Every entry below should be returned exactly as it appears, with pictures left out.

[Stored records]
╭──

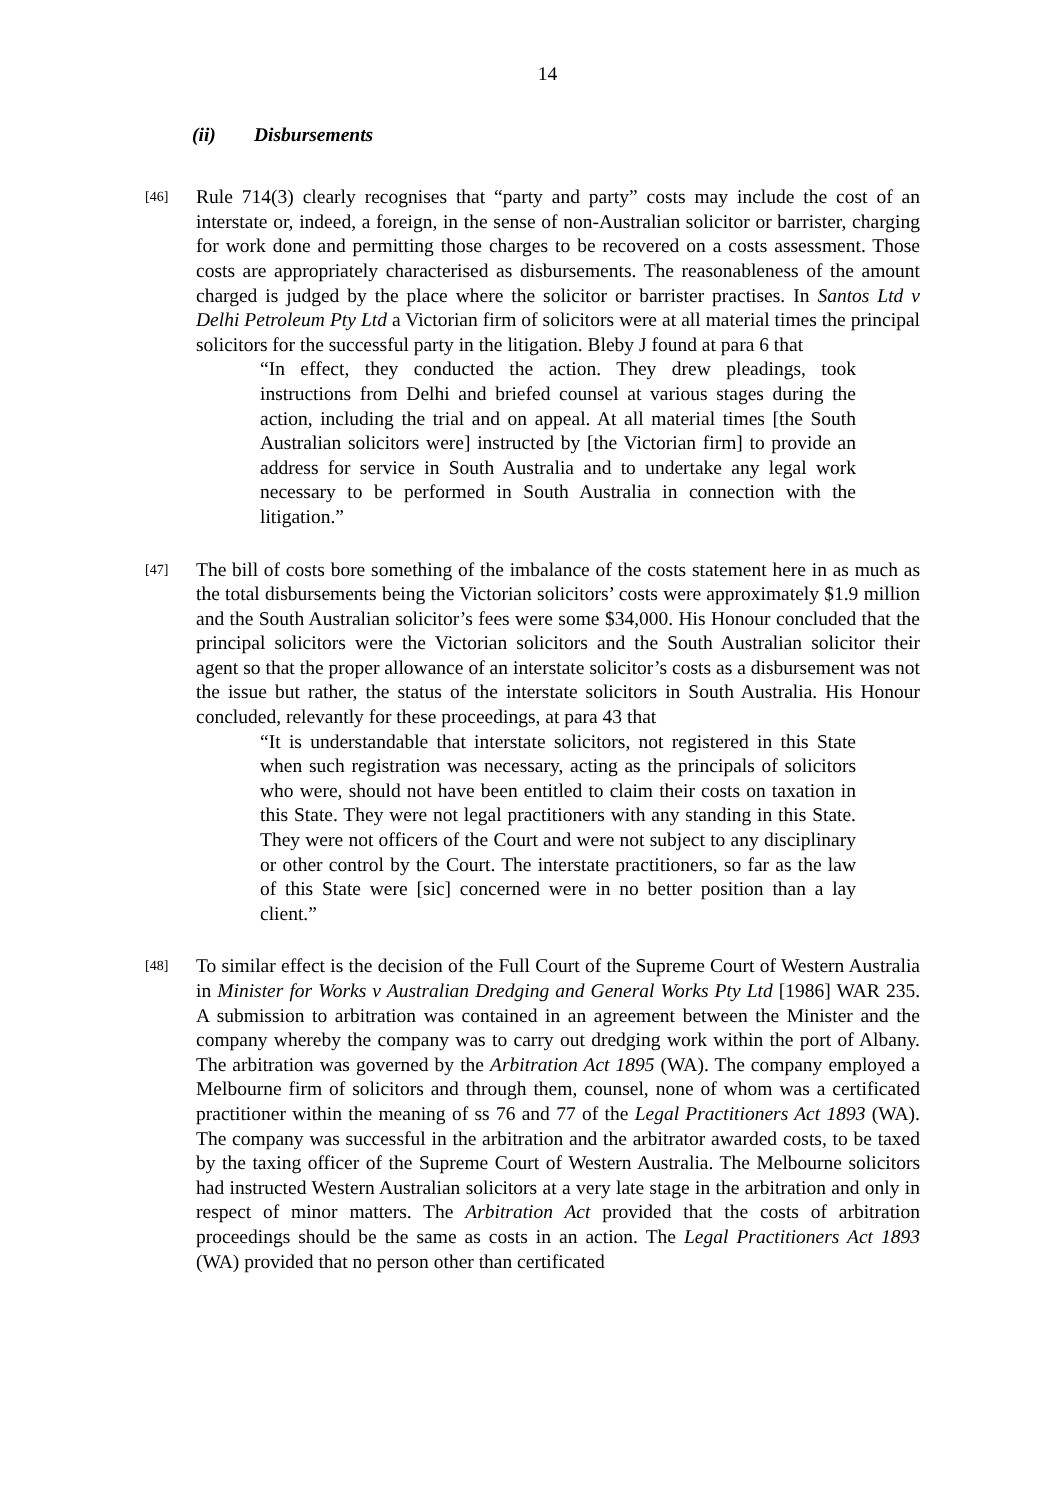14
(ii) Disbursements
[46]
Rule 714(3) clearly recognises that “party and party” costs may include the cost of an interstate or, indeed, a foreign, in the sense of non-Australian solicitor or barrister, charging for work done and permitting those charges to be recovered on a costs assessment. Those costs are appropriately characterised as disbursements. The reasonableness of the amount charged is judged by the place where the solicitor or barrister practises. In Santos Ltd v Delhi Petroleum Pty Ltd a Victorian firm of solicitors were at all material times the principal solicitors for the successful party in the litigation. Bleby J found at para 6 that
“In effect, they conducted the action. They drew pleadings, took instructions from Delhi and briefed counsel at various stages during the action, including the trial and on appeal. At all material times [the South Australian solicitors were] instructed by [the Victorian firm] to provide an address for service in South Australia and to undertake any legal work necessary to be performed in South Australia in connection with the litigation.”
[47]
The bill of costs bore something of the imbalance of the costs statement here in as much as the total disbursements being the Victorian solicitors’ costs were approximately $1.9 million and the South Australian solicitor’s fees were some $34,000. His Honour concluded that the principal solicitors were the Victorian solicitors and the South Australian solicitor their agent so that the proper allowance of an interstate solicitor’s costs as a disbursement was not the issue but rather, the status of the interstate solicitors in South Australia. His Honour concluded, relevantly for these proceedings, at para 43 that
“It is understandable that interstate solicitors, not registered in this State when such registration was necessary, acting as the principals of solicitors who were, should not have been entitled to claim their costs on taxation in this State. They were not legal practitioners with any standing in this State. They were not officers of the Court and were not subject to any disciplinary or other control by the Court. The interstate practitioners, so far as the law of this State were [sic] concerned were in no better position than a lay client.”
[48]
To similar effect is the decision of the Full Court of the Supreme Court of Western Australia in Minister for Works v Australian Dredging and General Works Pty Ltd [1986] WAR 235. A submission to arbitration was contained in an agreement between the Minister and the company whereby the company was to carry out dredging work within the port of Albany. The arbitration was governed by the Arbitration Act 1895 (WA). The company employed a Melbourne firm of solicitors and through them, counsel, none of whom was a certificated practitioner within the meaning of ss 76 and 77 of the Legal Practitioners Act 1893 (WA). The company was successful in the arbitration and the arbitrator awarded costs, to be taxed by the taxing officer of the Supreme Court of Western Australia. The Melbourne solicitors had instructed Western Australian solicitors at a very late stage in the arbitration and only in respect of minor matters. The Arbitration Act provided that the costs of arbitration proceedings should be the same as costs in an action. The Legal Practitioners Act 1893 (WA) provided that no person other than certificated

╰──

__Answer to the exercise__.
14
(ii) Disbursements
[46]
Rule 714(3) clearly recognises that “party and party” costs may include the cost of an interstate or, indeed, a foreign, in the sense of non-Australian solicitor or barrister, charging for work done and permitting those charges to be recovered on a costs assessment. Those costs are appropriately characterised as disbursements. The reasonableness of the amount charged is judged by the place where the solicitor or barrister practises. In Santos Ltd v Delhi Petroleum Pty Ltd a Victorian firm of solicitors were at all material times the principal solicitors for the successful party in the litigation. Bleby J found at para 6 that
“In effect, they conducted the action. They drew pleadings, took instructions from Delhi and briefed counsel at various stages during the action, including the trial and on appeal. At all material times [the South Australian solicitors were] instructed by [the Victorian firm] to provide an address for service in South Australia and to undertake any legal work necessary to be performed in South Australia in connection with the litigation.”
[47]
The bill of costs bore something of the imbalance of the costs statement here in as much as the total disbursements being the Victorian solicitors’ costs were approximately $1.9 million and the South Australian solicitor’s fees were some $34,000. His Honour concluded that the principal solicitors were the Victorian solicitors and the South Australian solicitor their agent so that the proper allowance of an interstate solicitor’s costs as a disbursement was not the issue but rather, the status of the interstate solicitors in South Australia. His Honour concluded, relevantly for these proceedings, at para 43 that
“It is understandable that interstate solicitors, not registered in this State when such registration was necessary, acting as the principals of solicitors who were, should not have been entitled to claim their costs on taxation in this State. They were not legal practitioners with any standing in this State. They were not officers of the Court and were not subject to any disciplinary or other control by the Court. The interstate practitioners, so far as the law of this State were [sic] concerned were in no better position than a lay client.”
[48]
To similar effect is the decision of the Full Court of the Supreme Court of Western Australia in Minister for Works v Australian Dredging and General Works Pty Ltd [1986] WAR 235. A submission to arbitration was contained in an agreement between the Minister and the company whereby the company was to carry out dredging work within the port of Albany. The arbitration was governed by the Arbitration Act 1895 (WA). The company employed a Melbourne firm of solicitors and through them, counsel, none of whom was a certificated practitioner within the meaning of ss 76 and 77 of the Legal Practitioners Act 1893 (WA). The company was successful in the arbitration and the arbitrator awarded costs, to be taxed by the taxing officer of the Supreme Court of Western Australia. The Melbourne solicitors had instructed Western Australian solicitors at a very late stage in the arbitration and only in respect of minor matters. The Arbitration Act provided that the costs of arbitration proceedings should be the same as costs in an action. The Legal Practitioners Act 1893 (WA) provided that no person other than certificated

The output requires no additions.